Do you have any idea how busy you are? I know, I know. You eat your lunch at your desk because you don’t have time to go to a park or a lunchroom. You drive to work because you don’t have the time to take public transit or to walk. You bake cupcakes for your daughter’s school’s holiday party at 11 pm because you don’t have time during the day.

But a recent blog post from productivity expert Chris Bailey had me thinking about this topic. As he says, most people think they accomplish far more work than they actually do. Here’s how he put it:

I recently stumbled across a study that compared how many hours people thought they worked every week with how many hours they actually worked. The difference, the study discovered, was staggering. People who thought they worked 60-64 hours a week actually worked an average of 44.2 hours (17.8 hours less); those who claimed to work 65-74 hours a week clocked an average of 52.8 hours (16.7 hours less); and those who claimed to work more than 75 hours actually worked an average of 54.9 hours (20+ hours less).

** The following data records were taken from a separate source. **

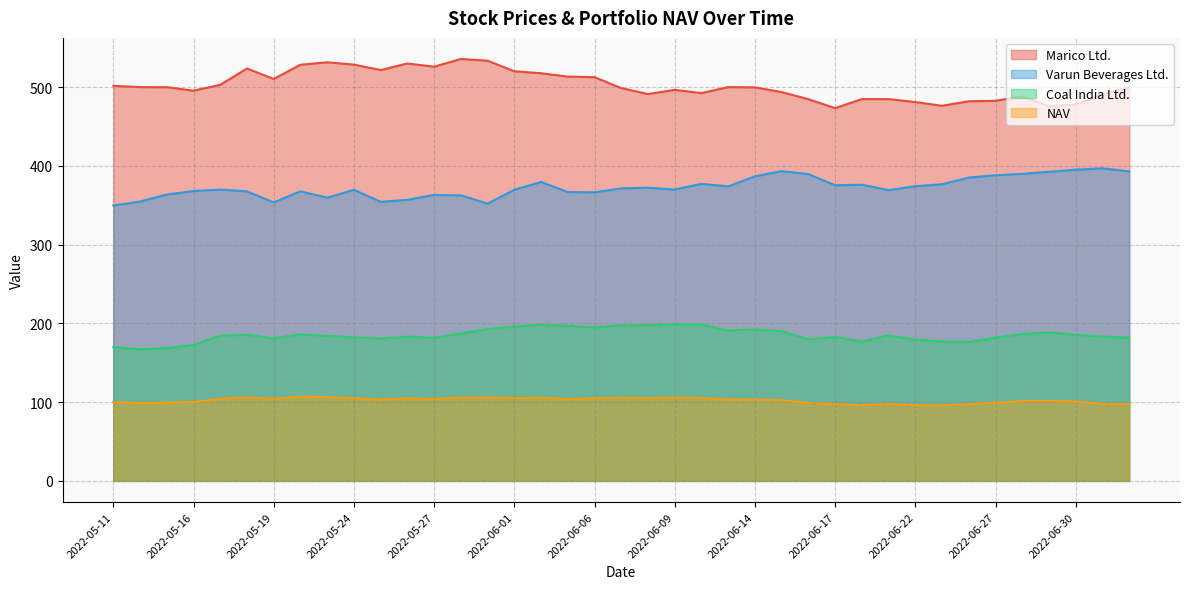

What is the label of the 6th point from the right?

2022-06-27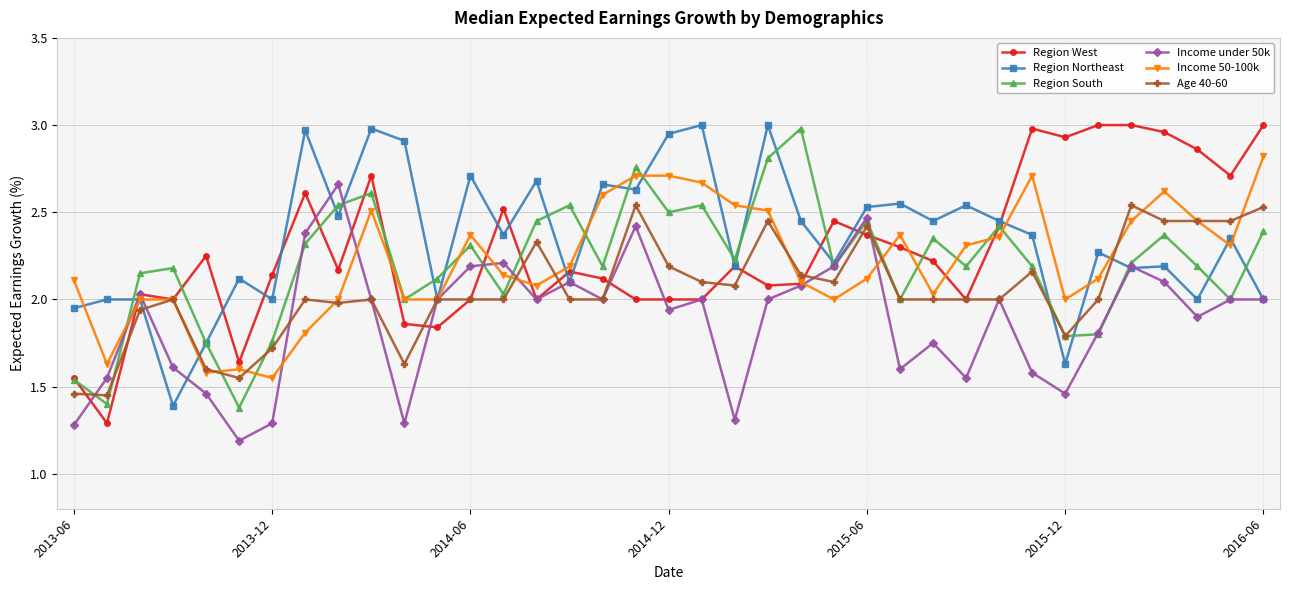

True or false: Region West has more than 0 interior local peaks.

True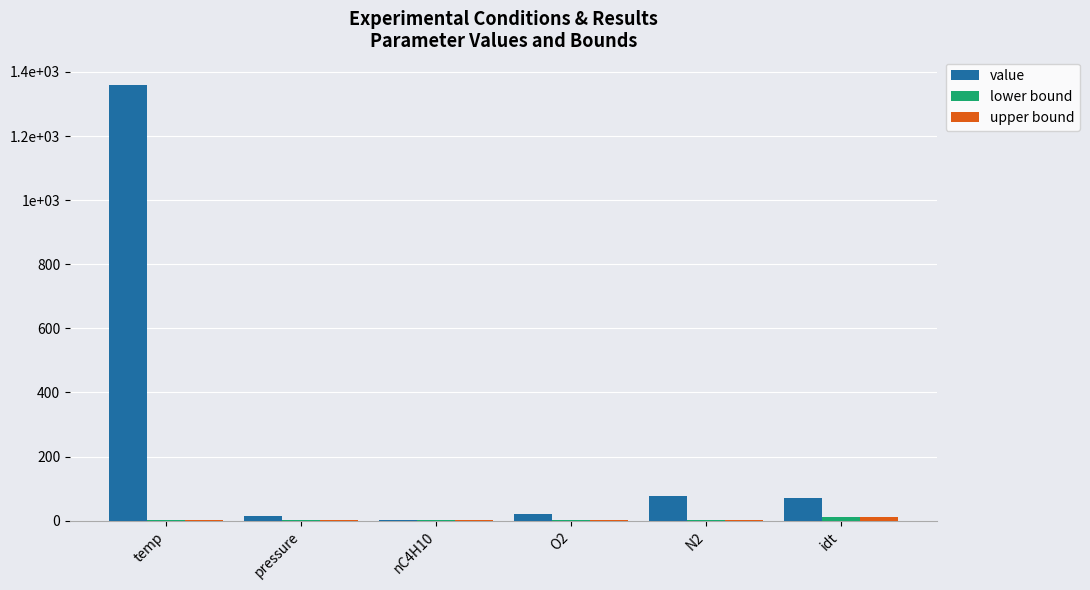

Are the bars grouped side by side (vs. stacked)?

Yes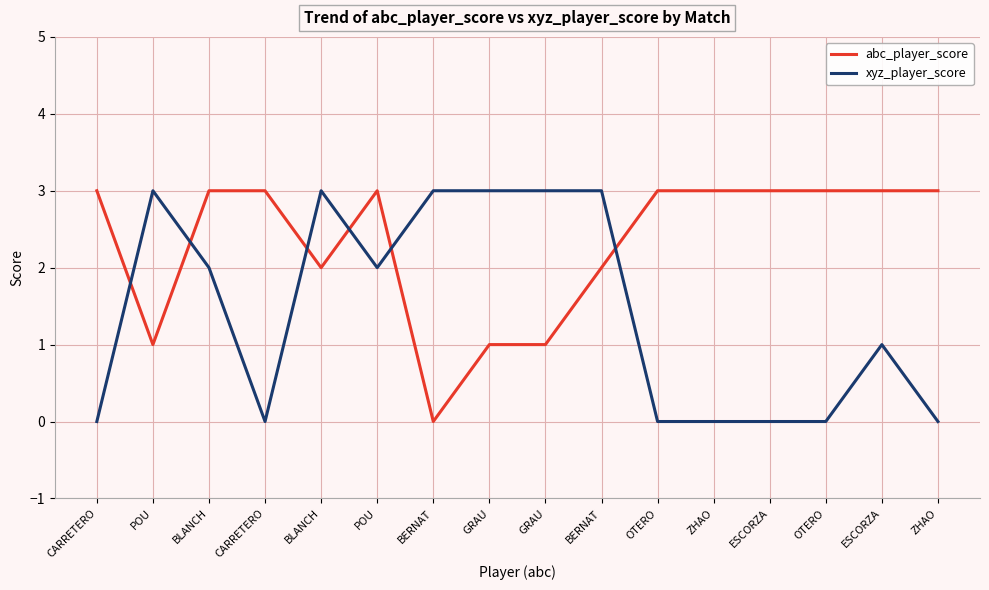

The value of abc_player_score at OTERO is 3. True or false?

True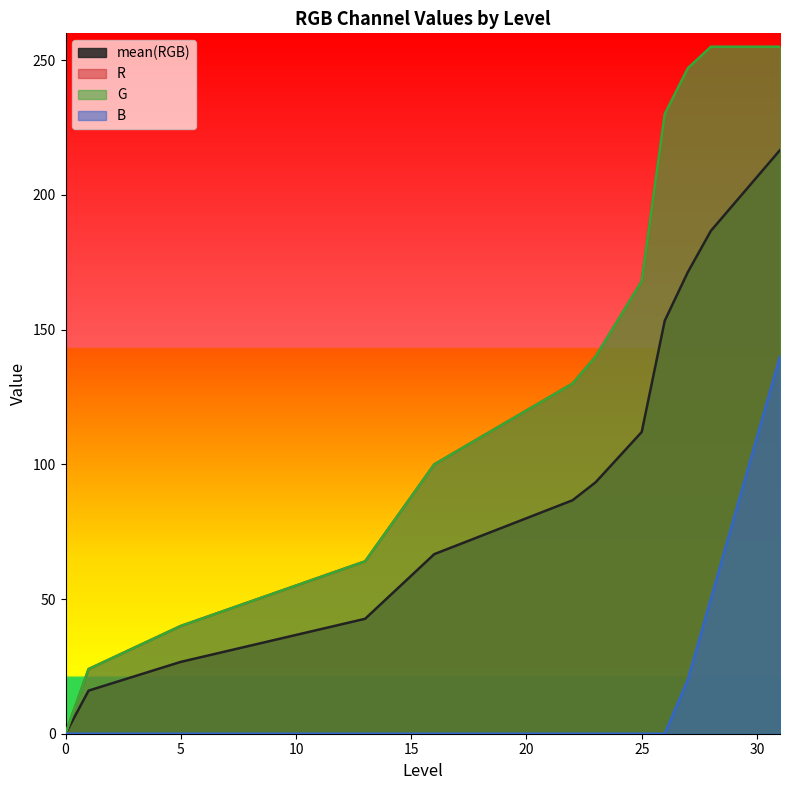

True or false: B and R intersect in this chart.

False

I read this piece shortly after I’d encountered a similarly themed topic from Cal Newport, at the Study Hacks blog, where he argued that we shouldn’t obsess on doing the most important thing first thing in the morning. Here’s Cal’s reasoning:

My main issue with the MIT [most important thing] strategy is that it implicitly concedes that most of your day is out of your control. You better get that MIT done right away, it tells you, before the wave of messages, pings, posts and drop-bys drag you into a reactive frenzy. 

The more effective answer, however, is to reject the premise that your day must unfold reactively. Someone who plans every minute of their day, and every day of their week, is going to accomplish an order of magnitude more high-value work than someone who identifies only a single daily objective.

While I have long advocated writing first thing in the morning — so that you’re sure to get the task done without procrastinating about it — I also agree with Cal. Recently, I’ve begun following a schedule that I plan to the 15-minute mark.

This new practice has taught me that busy-ness does NOT equal productivity. It also stops me from checking my email every 10 minutes and allows me to focus on my most important tasks.